En dépit de l'armistice, la distinction entre la guerre et la paix à Gaza est de plus en plus floue. Les tirs, les attaques et les frappes aériennes, documentées dans des centaines d'incidents, ont créé une réalité dans laquelle, pour de nombreux habitants, la guerre n'a pas vraiment pris fin.

Pour ceux qui vivent le long de la « ligne jaune », la peur est constante et immédiate.

« Nous pensons que tout est calme », a dit Hamdan.

« Mais maintenant, tout peut s'effondrer à nouveau à tout moment », a-t-il ajouté.

Parallèlement, des sources médicales à Gaza ont annoncé mardi que le nombre de victimes de l’agression israélienne à Gaza avait atteint 72 336, tandis que 172 213 autres avaient été blessées depuis le début de l’offensive le 7 octobre 2023, rapporte WAFA.

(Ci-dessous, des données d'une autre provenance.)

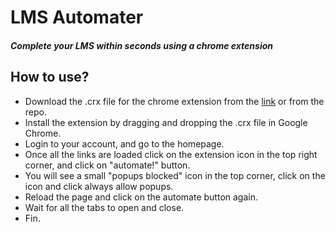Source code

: # LMS Automater
##### Complete your LMS within seconds using a chrome extension

## How to use?
* Download the .crx file for the chrome extension from the [link](https://drive.google.com/file/d/1tPrZAre0UGalNn-CDsPnstaM6Xf0nqcK/view?usp=sharing) or from the repo.
* Install the extension by dragging and dropping the .crx file in Google Chrome.
* Login to your account, and go to the homepage.
* Once all the links are loaded click on the extension icon in the top right corner, and click on "automate!" button.
* You will see a small "popups blocked" icon in the top corner, click on the icon and click always allow popups.
* Reload the page and click on the automate button again.
* Wait for all the tabs to open and close.
* Fin.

Ils ont noté que le nombre total de civils tués depuis l’armistice du 11 octobre avait atteint 757 et le nombre total de blessés 2 111, tandis que 760 corps avaient été retrouvés.

Ces sources indiquent que plusieurs victimes sont toujours sous les décombres et dans les rues, car les équipes d’ambulances et de sauveteurs ne peuvent pas les atteindre jusqu’à présent.